There! The stupendous abysses of human stupidity! It's not the quickly tossed-off remark that Einstein made in another universe, but it speaks of the genius's limitations in comprehending stupidity itself. If only there had been a witty bon mot the author could have put in there.
Let's go forty years earlier if we may. In a number of The European Magazine and London Review from 1821, page 301, we come to an article by M M D called "On the Gradations of the Human Intellect". In one of the shorter sentences he or she has this to say:
The most sublime genius has but indistinct views, or confused ideas, of whatever is placed beyond the proper limits of his understanding ; and though he has clear ideas of whatever is placed within these limits, this does not distinguish him from the dunce ; for the stupidest mortal will perceive whatever is placed within the reach of his understanding, as clearly and distinctly as Locke or Newton.
That's 190 years ago. Have we reached the limit? Maybe not. According to some web pages, we can go all the way back to the poet John Dryden (1631-1700), who wrote:
Only two things are infinite, the universe and human stupidity, and I'm not sure about the former.
— "Cymon and Iphigenia" (l. 107)
This was exciting! It's the alternate version contrasting stupidity not to genius but to the universe, and it's got a specific cite down to the line number in a certain poem. It sounds so modern, and yet, they couldn't put it on the web if it wasn't true.
Sigh. The World Wide Web lets us down again. It lets us down, it lets us down. Here is what you will find at line 107 of "Cymon and Iphigenia":
The fool of nature stood with stupid eyes
And gaping mouth, that testified surprise.
It's somewhat apt, but not what we were looking for.
Inevitably, while I was searching around, I came across this, and said to myself, self, you didn't know it, but this is the quote you were looking for:
There is such a fine line between genius and stupidity.

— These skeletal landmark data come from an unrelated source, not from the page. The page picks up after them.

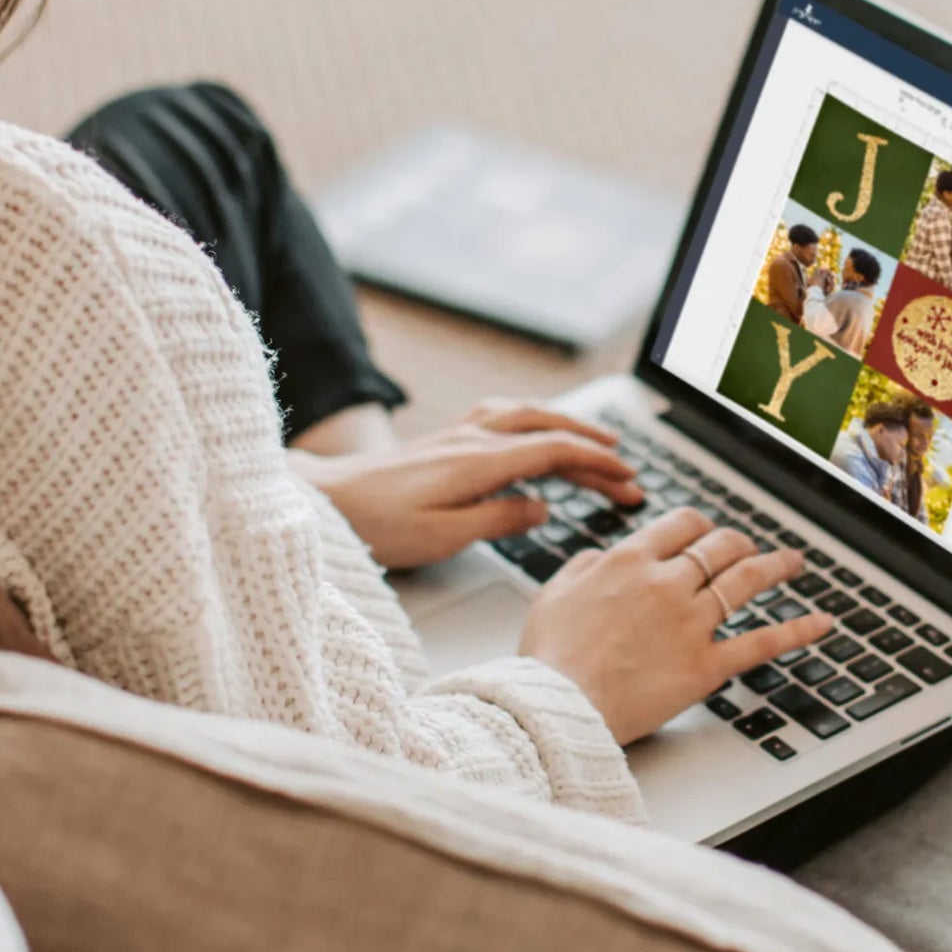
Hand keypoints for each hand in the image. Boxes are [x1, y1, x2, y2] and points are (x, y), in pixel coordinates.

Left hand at [299, 400, 643, 571]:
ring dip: (567, 426)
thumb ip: (498, 520)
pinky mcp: (444, 439)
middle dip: (593, 447)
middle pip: (548, 430)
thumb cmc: (376, 524)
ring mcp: (458, 435)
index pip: (554, 452)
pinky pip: (502, 415)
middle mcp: (472, 439)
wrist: (323, 500)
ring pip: (527, 416)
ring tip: (597, 442)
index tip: (627, 480)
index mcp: (479, 462)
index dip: (596, 464)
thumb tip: (542, 508)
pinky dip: (534, 419)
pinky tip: (537, 428)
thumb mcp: (442, 536)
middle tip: (627, 471)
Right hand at [518, 507, 834, 744]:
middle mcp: (667, 583)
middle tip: (748, 548)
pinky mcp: (707, 665)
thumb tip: (602, 557)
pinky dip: (798, 630)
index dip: (700, 526)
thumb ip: (584, 566)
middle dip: (738, 542)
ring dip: (776, 566)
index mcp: (629, 560)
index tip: (706, 533)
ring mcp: (692, 623)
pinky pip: (762, 642)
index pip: (682, 524)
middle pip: (720, 546)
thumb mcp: (552, 593)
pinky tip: (822, 622)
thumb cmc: (548, 657)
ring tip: (794, 562)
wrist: (558, 705)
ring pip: (746, 581)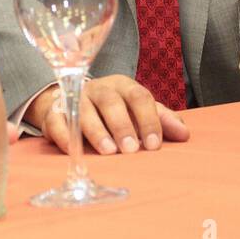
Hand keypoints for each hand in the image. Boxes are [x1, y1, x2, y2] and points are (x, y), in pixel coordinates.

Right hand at [24, 74, 189, 154]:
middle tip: (131, 149)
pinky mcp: (54, 111)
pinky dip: (65, 136)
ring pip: (84, 110)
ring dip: (96, 131)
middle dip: (122, 126)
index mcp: (123, 86)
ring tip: (108, 152)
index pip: (139, 97)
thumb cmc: (113, 110)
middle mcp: (99, 89)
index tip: (153, 145)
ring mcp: (75, 98)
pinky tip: (75, 151)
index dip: (148, 120)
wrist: (71, 100)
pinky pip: (57, 121)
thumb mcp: (137, 111)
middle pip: (111, 102)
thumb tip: (185, 134)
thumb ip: (160, 120)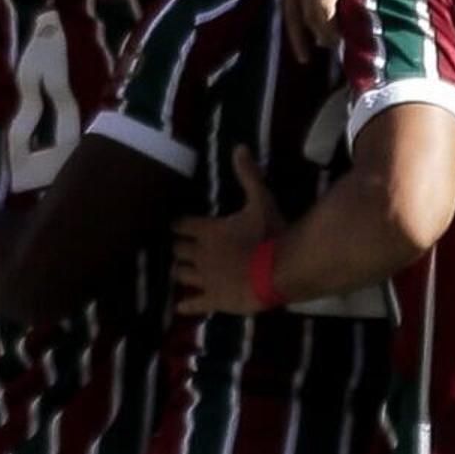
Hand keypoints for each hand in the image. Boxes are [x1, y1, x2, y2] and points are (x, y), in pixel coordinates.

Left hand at [170, 148, 279, 314]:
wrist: (278, 272)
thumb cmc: (269, 234)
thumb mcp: (261, 200)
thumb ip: (248, 176)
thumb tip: (239, 146)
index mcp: (207, 230)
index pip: (180, 225)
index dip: (179, 225)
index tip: (178, 225)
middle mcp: (199, 254)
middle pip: (176, 251)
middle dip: (178, 248)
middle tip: (181, 248)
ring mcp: (204, 279)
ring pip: (180, 275)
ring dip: (180, 272)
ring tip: (182, 272)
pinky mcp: (213, 300)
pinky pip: (192, 304)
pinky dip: (186, 305)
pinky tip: (181, 307)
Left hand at [282, 0, 391, 56]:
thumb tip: (334, 1)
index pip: (287, 7)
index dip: (294, 31)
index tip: (302, 51)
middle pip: (294, 16)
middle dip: (300, 40)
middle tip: (309, 59)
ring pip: (309, 18)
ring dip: (322, 36)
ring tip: (336, 46)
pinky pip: (322, 14)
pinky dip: (330, 29)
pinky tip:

- David St Hubbins, This Is Spinal Tap
But, despite the solemn word of 6,410 web pages, that's not what St Hubbins said. I don't know what to believe any more. My faith in humanity is shattered.
This is actually how it went:
David St Hubbins: It's such a fine line between stupid, and uh...
Nigel Tufnel: Clever.
David St Hubbins: Yeah, and clever.
And with this week's blog: Q E D.
.
Could it have been Dryden, and not Franklin (or Einstein), who said that the definition of insanity was doing the same thing over and over, and expecting different results?